Días antes de la intervención, de nuevo en el parque con mi perrete, volví a encontrarme con el grupo de chicos. Me alegré de llevar pantalón largo para evitar que se me quedasen mirando. Esta vez estaban jugando con una pelota.

Cuando pasé por su lado varias chicas se reían de una tercera porque tenía “brazoaleta” Confusa y preocupada busqué en el móvil el significado de aquella nueva palabra , aquel adjetivo que hizo que una de las niñas dejase de jugar y se sentara en un banco, avergonzada. Después de mucho buscar descubrí que se referían a la piel del brazo, la que hay debajo del tríceps. Al perder peso rápidamente o no tener la musculatura definida, esa piel tiende a colgar y al levantar los brazos se veía como “un ala de murciélago. 

En ese momento lo comprendí. Ni cuello de pavo, ni brazoaleta, ni pantobillo. Todos esos apodos despectivos a estados de nuestro cuerpo no son más que herramientas que hemos creado para hacernos daño. La vida a través de la red, los estándares estéticos imposibles, los filtros, todo eso nos han hecho creer que tenemos que ser perfectos. Que la piel no puede descolgarse, ni arrugarse, ni los tobillos hincharse. Que los pómulos tienen que sobresalir del rostro como abazones y que las pestañas tienen que ser infinitas. Pero no, eso no es la realidad. 
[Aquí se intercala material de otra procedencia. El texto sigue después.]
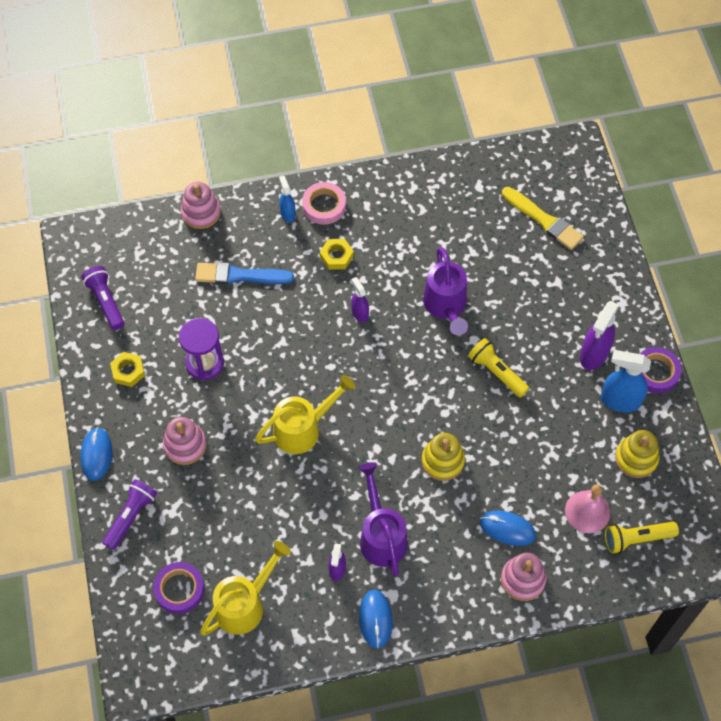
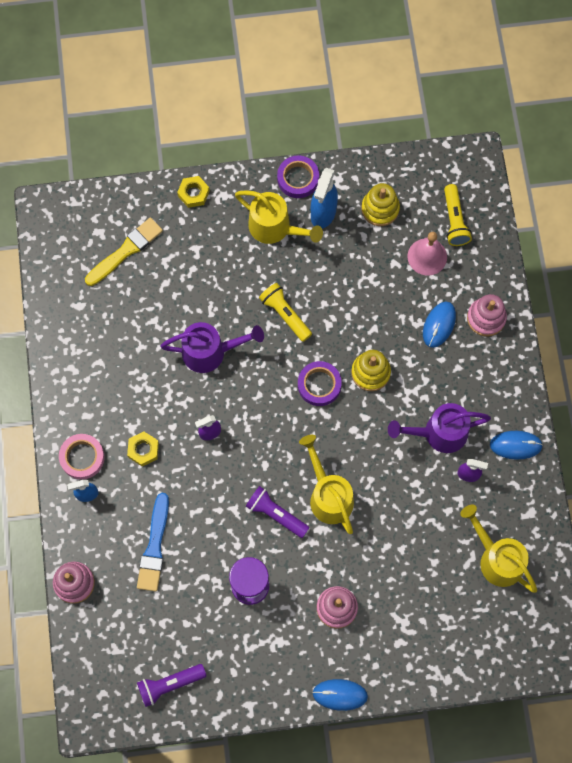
camera: 85 degrees left, 10 degrees up
purple flashlight [102,479,157,550] -> purple flashlight moved to [246,486,309,538]
yellow nut [110,352,145,387] -> yellow nut moved to [177,176,210,208]
purple tape [153,562,204,614] -> purple tape moved to [298,361,342,406]
yellow flashlight [468,338,529,398] -> yellow flashlight turned 90 degrees clockwise [259,283,312,342]
purple spray bottle [580,301,619,370] -> yellow watering can [235,190,323,244]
La belleza del ser humano está justo en lo contrario, en las imperfecciones, en las particularidades. En la cicatriz que nos recuerda que hemos superado tiempos difíciles y en las patas de gallo que marcan las veces que hemos sonreído. 

Ahora amo mis pantobillos, como amo mis curvas y mis lunares y espero no olvidar nunca que aquello en mi que es imperfecto es lo que me hace hermosamente humana.